The movie is maybe the unsnobbiest wine flick ever, which Poehler says is by design.
“There are a lot of films that celebrate the making of wine or the way it tastes,” she says. But here, the vineyard setting lends pretty views and encourages bonding. “There’s so many times in the movie where we don’t want to be told what we’re drinking. We’ll just shut down sommeliers completely.”
Returning to Napa and exploring wineries between filming was a good excuse to indulge in an old interest from her pre-fame days, when she waited tables in Chicago between improv performances.
“We would have these wine tastings before our shift, or we’d be allowed to take a sip from a bottle of wine if it wasn’t finished and it was expensive,” she says.
When the improv and sketch comedy group she co-founded, the Upright Citizens Brigade, relocated to New York City in 1996, she retained her love for vino.
She also picked up her favorite hangover cure.
“I used to love to go to the Pizzeria Uno — there used to be one in the West Village — get a pizza, and get my magazines and sit there and drink a giant Diet Coke and eat a pizza. Doesn’t that sound great?”

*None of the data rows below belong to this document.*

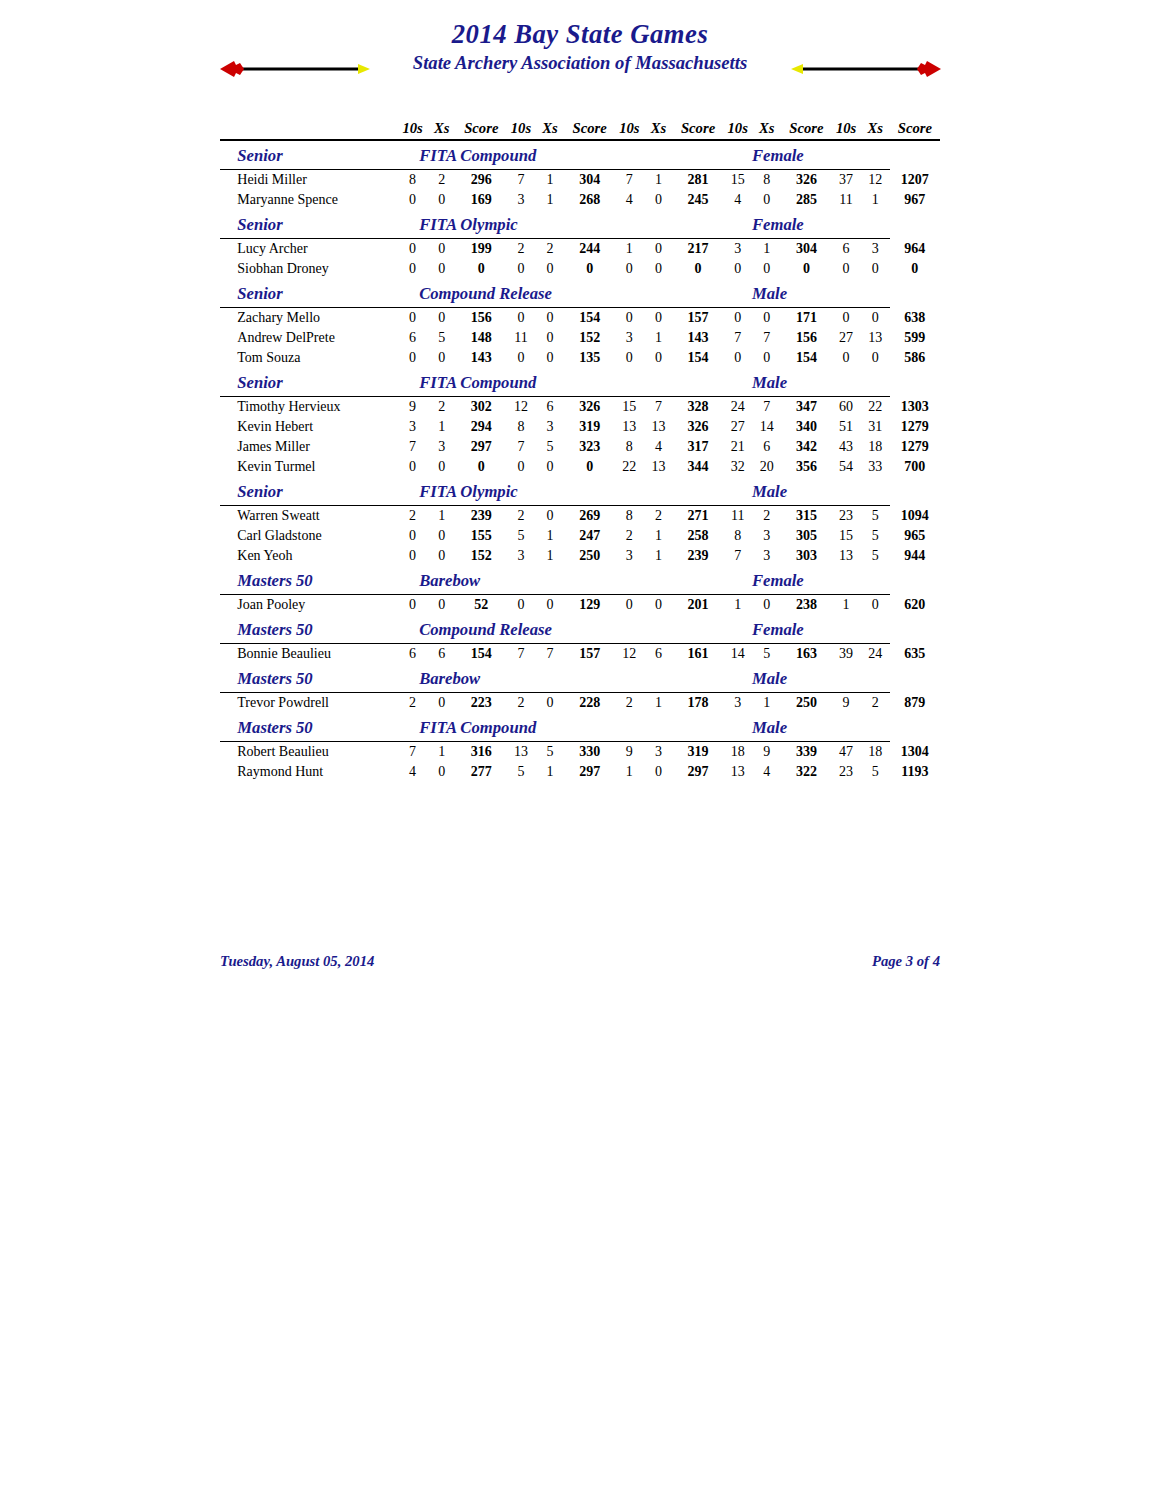2014 Bay State Games
State Archery Association of Massachusetts
| | 10s | Xs | Score | 10s | Xs | Score | 10s | Xs | Score | 10s | Xs | Score | 10s | Xs | Score |
| --- | --- | --- | --- | --- | --- | --- | --- | --- | --- | --- | --- | --- | --- | --- | --- |
| Senior | FITA Compound | | Female |
| Heidi Miller | 8 | 2 | 296 | 7 | 1 | 304 | 7 | 1 | 281 | 15 | 8 | 326 | 37 | 12 | 1207 |
| Maryanne Spence | 0 | 0 | 169 | 3 | 1 | 268 | 4 | 0 | 245 | 4 | 0 | 285 | 11 | 1 | 967 |
| Senior | FITA Olympic | | Female |
| Lucy Archer | 0 | 0 | 199 | 2 | 2 | 244 | 1 | 0 | 217 | 3 | 1 | 304 | 6 | 3 | 964 |
| Siobhan Droney | 0 | 0 | 0 | 0 | 0 | 0 | 0 | 0 | 0 | 0 | 0 | 0 | 0 | 0 | 0 |
| Senior | Compound Release | | Male |
| Zachary Mello | 0 | 0 | 156 | 0 | 0 | 154 | 0 | 0 | 157 | 0 | 0 | 171 | 0 | 0 | 638 |
| Andrew DelPrete | 6 | 5 | 148 | 11 | 0 | 152 | 3 | 1 | 143 | 7 | 7 | 156 | 27 | 13 | 599 |
| Tom Souza | 0 | 0 | 143 | 0 | 0 | 135 | 0 | 0 | 154 | 0 | 0 | 154 | 0 | 0 | 586 |
| Senior | FITA Compound | | Male |
| Timothy Hervieux | 9 | 2 | 302 | 12 | 6 | 326 | 15 | 7 | 328 | 24 | 7 | 347 | 60 | 22 | 1303 |
| Kevin Hebert | 3 | 1 | 294 | 8 | 3 | 319 | 13 | 13 | 326 | 27 | 14 | 340 | 51 | 31 | 1279 |
| James Miller | 7 | 3 | 297 | 7 | 5 | 323 | 8 | 4 | 317 | 21 | 6 | 342 | 43 | 18 | 1279 |
| Kevin Turmel | 0 | 0 | 0 | 0 | 0 | 0 | 22 | 13 | 344 | 32 | 20 | 356 | 54 | 33 | 700 |
| Senior | FITA Olympic | | Male |
| Warren Sweatt | 2 | 1 | 239 | 2 | 0 | 269 | 8 | 2 | 271 | 11 | 2 | 315 | 23 | 5 | 1094 |
| Carl Gladstone | 0 | 0 | 155 | 5 | 1 | 247 | 2 | 1 | 258 | 8 | 3 | 305 | 15 | 5 | 965 |
| Ken Yeoh | 0 | 0 | 152 | 3 | 1 | 250 | 3 | 1 | 239 | 7 | 3 | 303 | 13 | 5 | 944 |
| Masters 50 | Barebow | | Female |
| Joan Pooley | 0 | 0 | 52 | 0 | 0 | 129 | 0 | 0 | 201 | 1 | 0 | 238 | 1 | 0 | 620 |
| Masters 50 | Compound Release | | Female |
| Bonnie Beaulieu | 6 | 6 | 154 | 7 | 7 | 157 | 12 | 6 | 161 | 14 | 5 | 163 | 39 | 24 | 635 |
| Masters 50 | Barebow | | Male |
| Trevor Powdrell | 2 | 0 | 223 | 2 | 0 | 228 | 2 | 1 | 178 | 3 | 1 | 250 | 9 | 2 | 879 |
| Masters 50 | FITA Compound | | Male |
| Robert Beaulieu | 7 | 1 | 316 | 13 | 5 | 330 | 9 | 3 | 319 | 18 | 9 | 339 | 47 | 18 | 1304 |
| Raymond Hunt | 4 | 0 | 277 | 5 | 1 | 297 | 1 | 0 | 297 | 13 | 4 | 322 | 23 | 5 | 1193 |
Tuesday, August 05, 2014 Page 3 of 4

Seventeen Emmy nods later for projects like “Saturday Night Live” and “Parks and Recreation,” the mom of two doesn’t have much time for hangovers (“[I] gotta get up early,” she says).
And although the former West Village resident lives mostly in Los Angeles, she’s been spending a lot of time in Park Slope, where she opened Zula Wine and Spirits with her longtime friends Amy Miles and Mike Robertson.
“One can’t argue [with] the taste of Brooklynites — they really have it down,” she says. “What’s kinda cool, too, is that a lot of people are just coming in to find something that will get them through bath and bedtime.”
Between the shop and movie, it’s clear that good things happen when Poehler is surrounded by the people she likes — which is exactly what she wants these days.
“I’ve already planned with most of my friends that we’ll all just live somewhere close together,” she says. “We’ll start a commune.”